Hurricanes/Cyclones and Tornados are both regarded as atmospheric vortices, however there exists no current research on the comparison between theory and flow structure of
such phenomena. Is it possible that research that has been achieved in one field may be used to further advance research in another? This thesis investigates the theory of
Hurricanes and Tornadoes and determines the similarities between such theories. This thesis also aims to detail the dynamics and bifurcations of vortices in general and theorise the flow structure, in particular the formation of the “eye” within Tornadoes, based upon vortex breakdown.

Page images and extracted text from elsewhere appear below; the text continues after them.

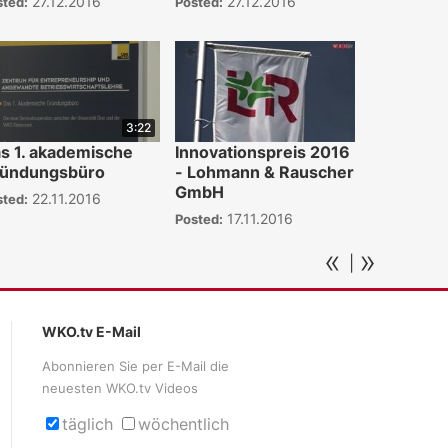
27.12.2016
27.12.2016
sted:
Posted:
3:22
s 1. akademische
Innovationspreis 2016
ündungsbüro
- Lohmann & Rauscher
GmbH
22.11.2016
sted:
17.11.2016
Posted:
«
»
|
WKO.tv E-Mail
Abonnieren Sie per E-Mail die
neuesten WKO.tv Videos
täglich
wöchentlich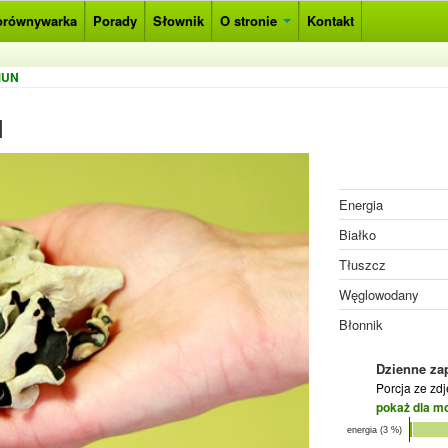
orównywarka
Porady
Słownik
O stronie
Kontakt
MUN
N
Energia
Białko
Tłuszcz
Węglowodany
Błonnik
Dzienne za
Porcja ze zd
pokaż dla m
energia (3 %)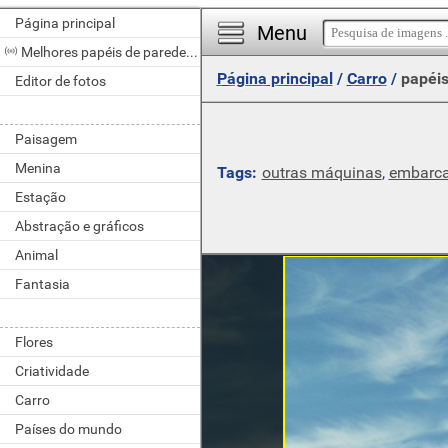
Página principal
Menu
Melhores papéis de parede do dia
Página principal
/
Carro
/
papéis
Editor de fotos
Paisagem
Menina
Tags:
outras máquinas
,
embarc
Estação
Abstração e gráficos
Animal
Fantasia
Flores
Criatividade
Carro
Países do mundo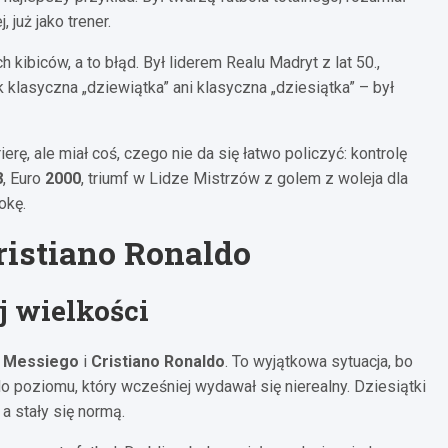
 już jako trener.
ibiców, a to błąd. Był liderem Realu Madryt z lat 50.,
k klasyczna „dziewiątka” ani klasyczna „dziesiątka” – był
erę, ale miał coś, czego nie da się łatwo policzyć: kontrolę
8
, Euro
2000
, triumf w Lidze Mistrzów z golem z woleja dla
okę.
ristiano Ronaldo
j wielkości
a Messiego
i
Cristiano Ronaldo
. To wyjątkowa sytuacja, bo
poziomu, który wcześniej wydawał się nierealny. Dziesiątki
a stały się normą.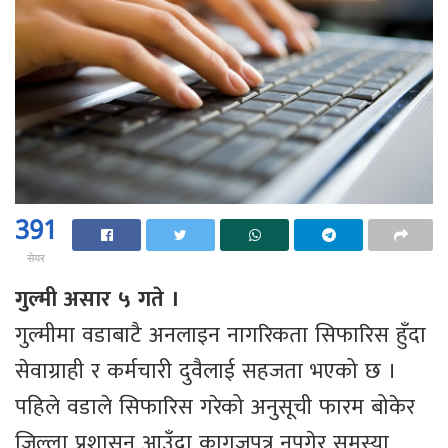
391
सेयर
गुल्मी असार ५ गते ।
गुल्मीमा वडाबाटै अनलाइन नागरिकता सिफारिस हुँदा
सेवाग्राही र कर्मचारी दुवैलाई सहजता भएको छ ।
पहिले वडाले सिफारिस गरेको अनुसूची फारम बोकेर
जिल्ला प्रशासन आउँदा कागजपत्र नपुगेर समस्या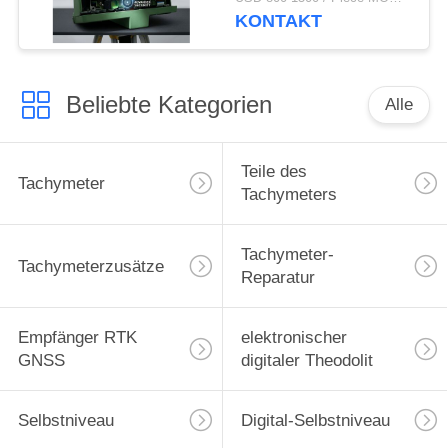
Doppelachs LCD-
KONTAKT
Vermessungsinstrument
Beliebte Kategorien
Alle
Teile des
Tachymeter
Tachymeters
Tachymeter-
Tachymeterzusätze
Reparatur
Empfänger RTK
elektronischer
GNSS
digitaler Theodolit
Selbstniveau
Digital-Selbstniveau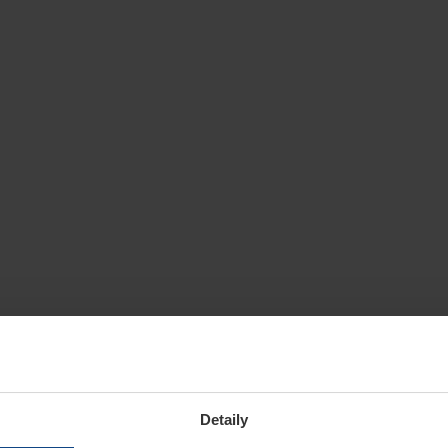
Detaily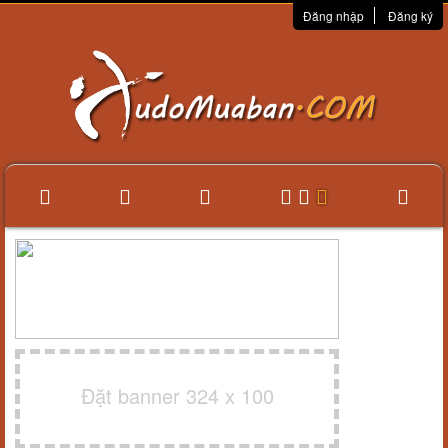
Đăng nhập
Đăng ký
Đặt banner 324 x 100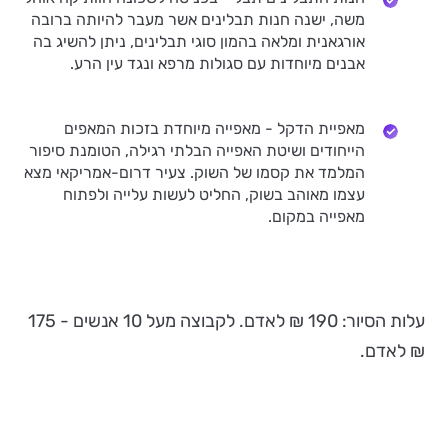
משה, ישנה חנות תבלינים אשר מעבר להיותה ברובה
אורגאנית ומלאה בהמון סוגי תבלינים, ניתן להשיג בה
אבנים מיוחדות עם סגולות מרפא ונגד עין הרע.
מאפיית הדקל - מאפייה מיוחדת בזכות המאפים
הייחודים ושיטת האפייה הבלתי רגילה, הטומנת סיפור
המלמד את קסמו של השוק. צעיר דרום-אמריקאי מצא
עצמו מאוהב בשוק, החליט לעשות עלייה ולפתוח
מאפייה במקום.
עלות הסיור: 190 ₪ לאדם. לקבוצה מעל 10 אנשים - 175
₪ לאדם.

By reviewing vortex breakdown theory, it is believed that the formation of several breakdowns occurring in the core of a Tornado could cause a formation of an “eye” where little or no flow might occur. These breakdowns occur at some distance below the top boundary layer; however for increases in the swirl ratio the stagnation point, the point where the breakdown formation occurs, moves closer to the top boundary surface. The breakdown consists of a bubble like structure, flow is forced to reverse down the axis of the vortex and recirculate behind the stagnation point. It was found that the swirl ratio is the most dominate parameter that governs the structure of Tornado like vortices.
From comparisons of the flow structures in Cyclones/ Hurricanes and Tornadoes they appear to be similar. However unlike Tornadoes where the flow structure is primarily described by the Reynolds number and the swirl ratio, Cyclones are primarily influenced by the coriolis parameter and other conditions around them. Essentially Cyclones are driven by large
amounts of latent heat of condensation thus a Cyclone visualised as a giant vertical heat engine.
Thus similarities between Cyclones/Hurricane and Tornadoes are small, hence using theoretical information describing the flow within a Cyclone provides little or no benefits in
the area of Tornadoes, and vice versa.